Plz help me in solving this circuit

you could try a star-triangle transformation with the group R, R3, R4 it would simplify your circuit a bit

 

You can also solve it directly using Kirchoff's Law. You could, for instance, assume the currents are as shown in the pic, and solve for the 3 voltage loops and use the known drop across R5.

 

I see nothing but two ohm resistors. If so then even if the unknown is infinite you would still not get as low as three volts for the output (across the rightmost resistor). So I would question the problem.
If you want two volts across the unknown then the problem is solvable.

 

The key is to redraw the circuit... follow the current path from one end of the power source, creating a parallel branch every time the path splits.

You should end up with a hybrid series-parallel circuit. If it gets too confusing, try drawing from the other direction.

Once you have redrawn the circuit, simplify by replacing the parallel sections with a single-resistance equivalent and resolve...

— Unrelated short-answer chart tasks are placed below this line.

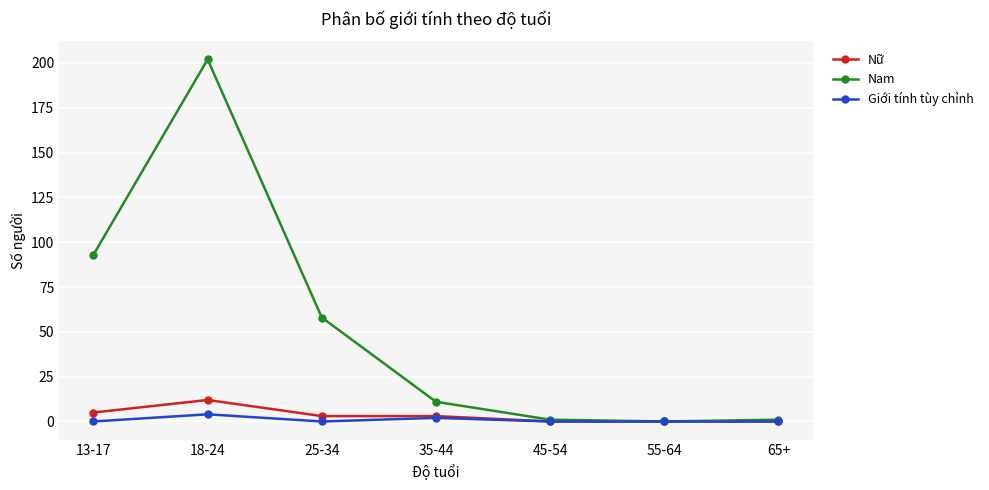

What is the approximate value of Nữ at 25-34?

3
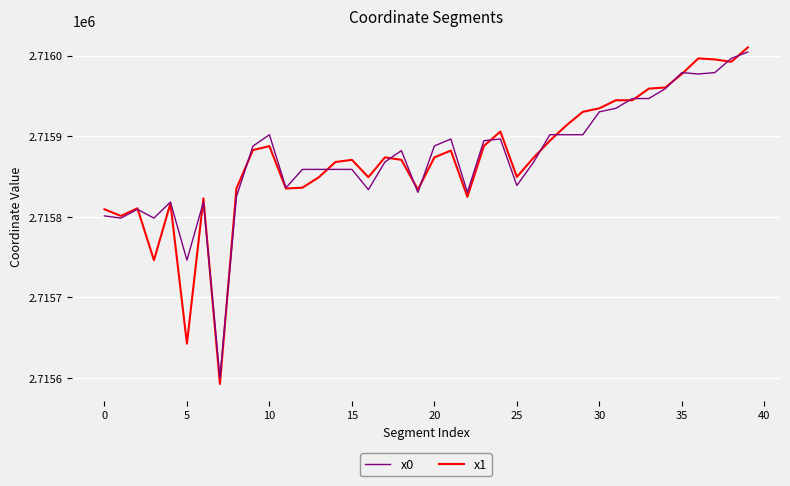

What is the minimum value for x1?

2715592.6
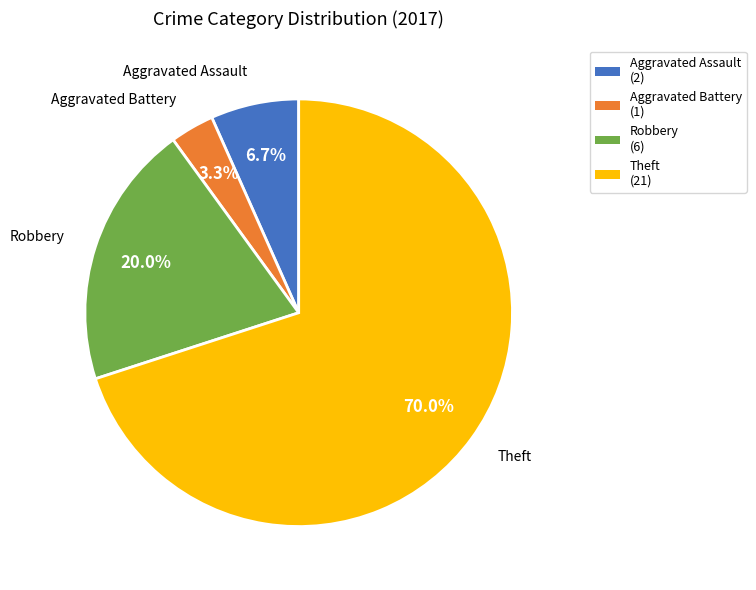

Which has a higher value, Theft (21) or Aggravated Assault (2)?

Theft (21)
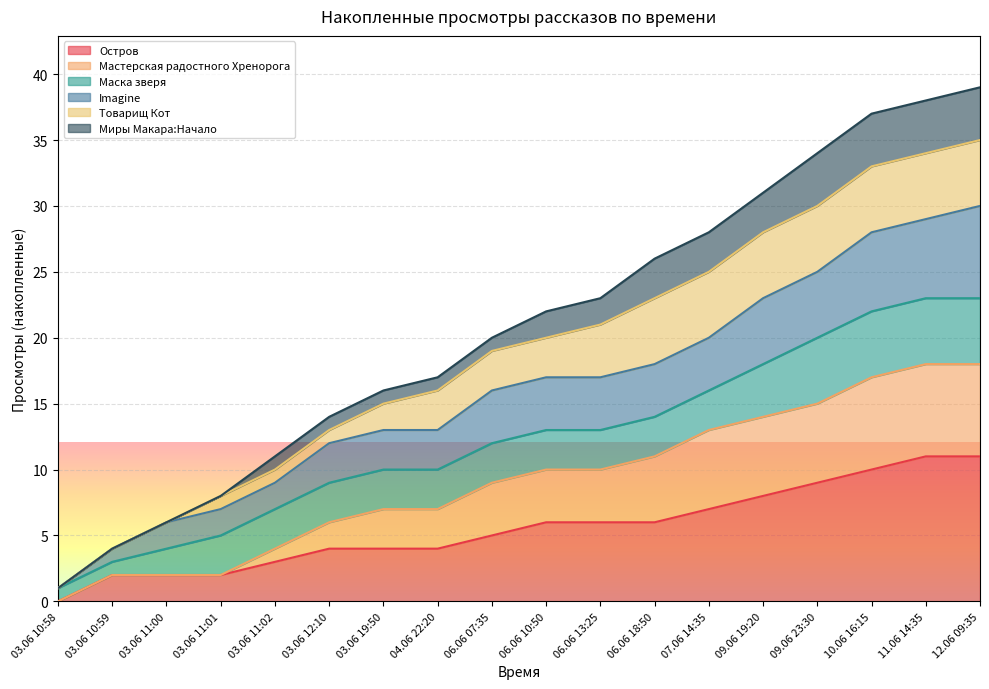

True or false: Мастерская радостного Хренорога has more than 0 interior local peaks.

False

It takes a little time, but I usually solve for everything first, then go to the questions to answer.

 

This circuit cannot be simplified using the normal parallel/series rules. The first parallel branching resistor sticks in between two series resistors of yet another parallel branch making it loop back on itself.

You must use nodal analysis (particularly on the common node of R3, R4 and the unknown R). If you don't know what this is, solving this problem will be close to impossible. Secondly, because you cannot find the equivalent resistance using the parallel/series rule, you must use something called Thevenin's theorem, and find the thevenin resistance.

 

So did you get the answer? Using “Mesh Analysis” I arrived with 2 equations

-6i2 - 2Ri2 + (9/2)R + 3 = 0

2Ri2 - (9/2)R + 6 + 2i2 = 0

You can easily solve R or i2 using a calculator. But I’m not sure if my equations are right because im so0o0ooo so0o0o0 sleEeEEeEEeeEpppyyyy :zzz: :zzz: :zzz: